Minister of Defense Industry
- Incumbent
- Assumed office November 18, 2023
- President: Ilham Aliyev
- Prime Minister: Ali Asadov
- Preceded by: Madat Guliyev

Personal details
- Born: 1986 (age 39–40) Baku, Azerbaijan Azerbaijan SSR, Soviet Union (now Azerbaijan)
- Citizenship: Azerbaijan
- Children: 2

= Vugar Mustafayev (minister) =

Vugar Mustafayev (Vüqar Valeh oğlu Mustafayev; born 1986) is the minister of the Ministry of Defense Industry of Azerbaijan.

== Early life and education ==
Vugar Mustafayev was born in 1986 in Baku. In 2004, he entered the Engineering Economy and Management – Management specialty of the Academy of Public Administration under the President of the Republic of Azerbaijan for a bachelor's degree, and graduated with honors in 2008. From 2010 to 2013, he studied at the "Business Management (MBA)" master's program of Khazar University, majoring in finance and credit.

In addition to being a member of the Institute of Internal Auditors, an international association, since 2016, he has obtained the "Certified Internal Auditor (CIA)" – International Internal Auditor qualification, and since 2020 he has the international "IBM Data Science Specialization" – Data Science qualification.
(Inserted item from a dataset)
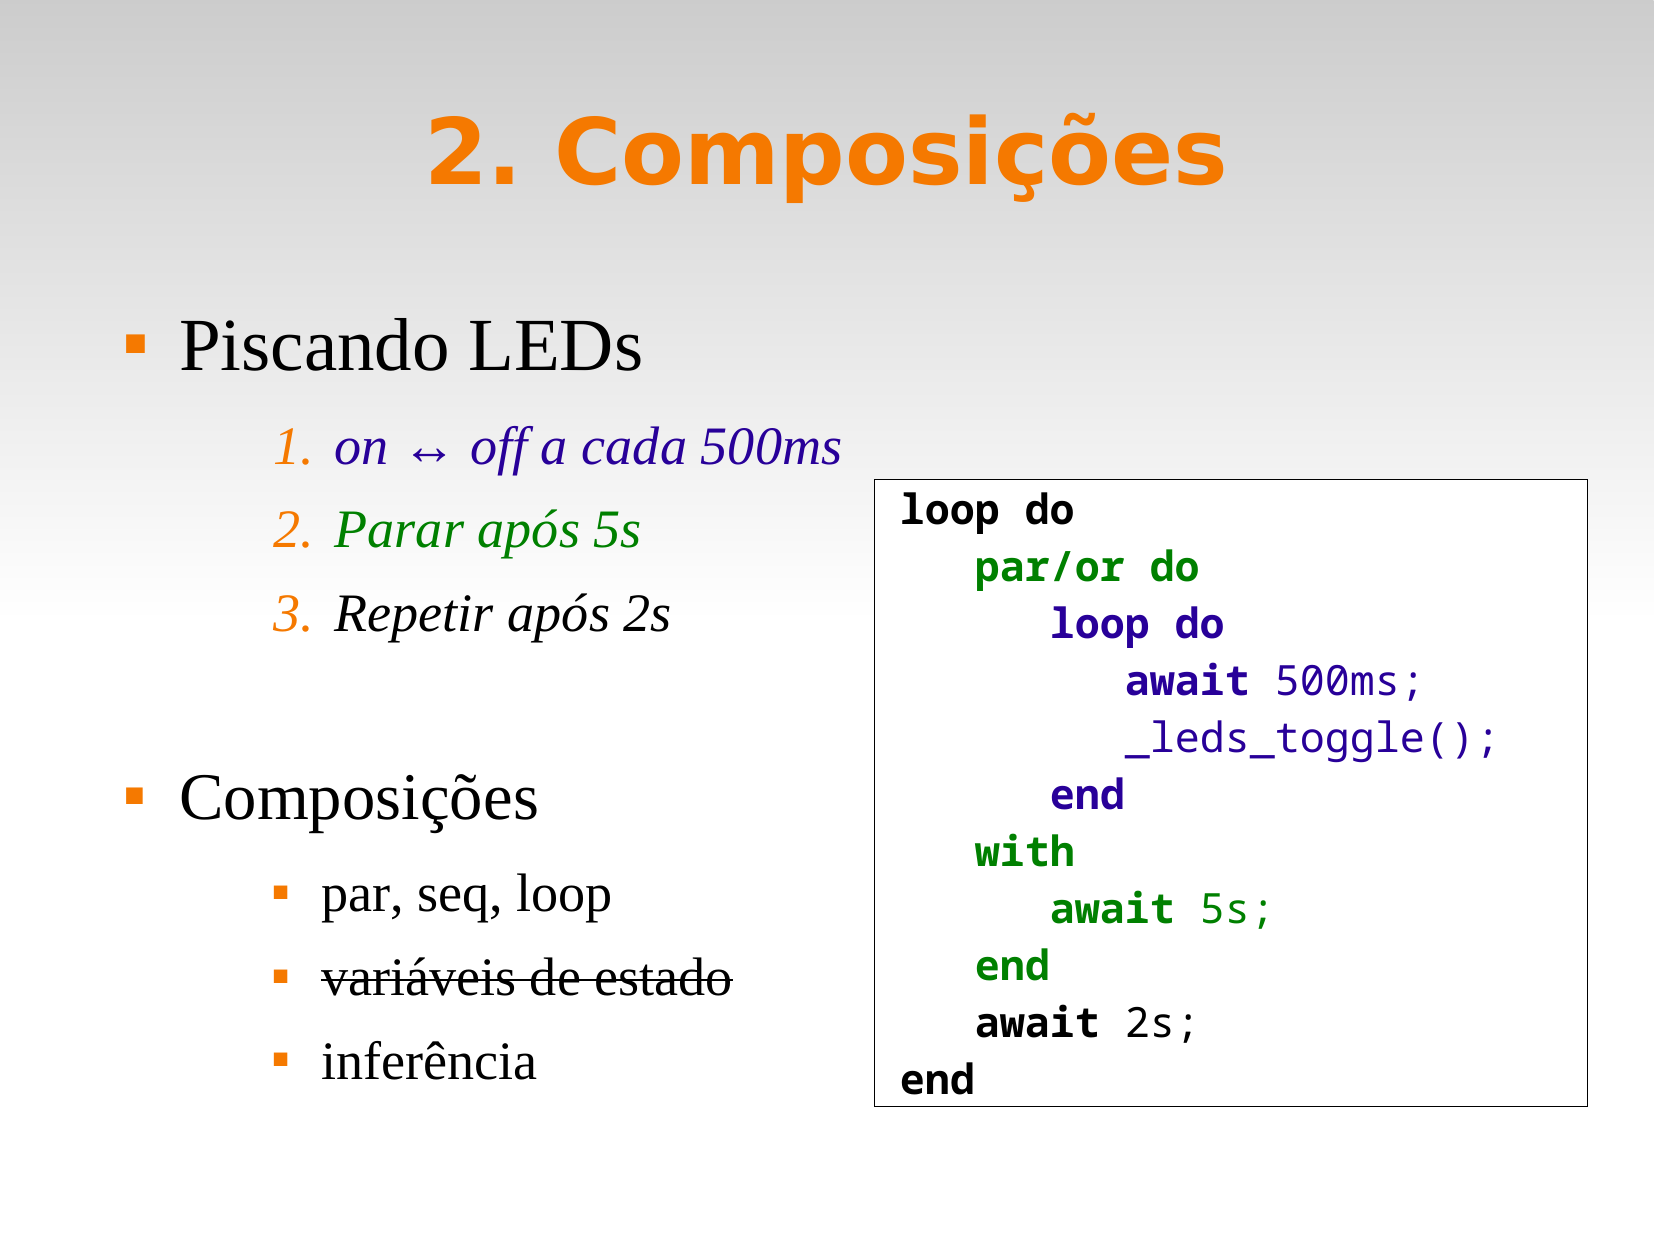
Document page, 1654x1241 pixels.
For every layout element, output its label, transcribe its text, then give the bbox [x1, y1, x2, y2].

title 2. Composições [82, 49, 1571, 257]
text_box loop do par/or do loop do await 500ms; _leds_toggle(); end with await 5s; end await 2s; end [1388, 492, 1588, 1094]
list Piscando LEDs on ↔ off a cada 500ms Parar após 5s Repetir após 2s Composições par, seq, loop variáveis de estado inferência [37, 303, 1388, 1142]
He was in military service in the military unit No. N of the Internal Troops of the Ministry of Internal Affairs of Azerbaijan.

He is married and has two children.

== Career ==
In 2006–2008, during his undergraduate studies, he worked as a Training Coordinator and Finance and accounting specialist in various companies. In 2009–2012, he worked as a senior specialist in the company "Ernst & Young CIS B.V." operating in Azerbaijan. In 2012–2014, he worked as the Director of the Internal Audit Department at Azerfon LLC. Since 2014, he has worked in various management positions in PASHA Holding LLC and its related companies.

By the Decree of the President of the Republic of Azerbaijan dated March 15, 2023, he was appointed to the position of Deputy Minister of Defense Industry of the Republic of Azerbaijan.

By the Decree of the President of the Republic of Azerbaijan dated November 18, 2023, he was appointed as the Minister of Defense Industry of the Republic of Azerbaijan.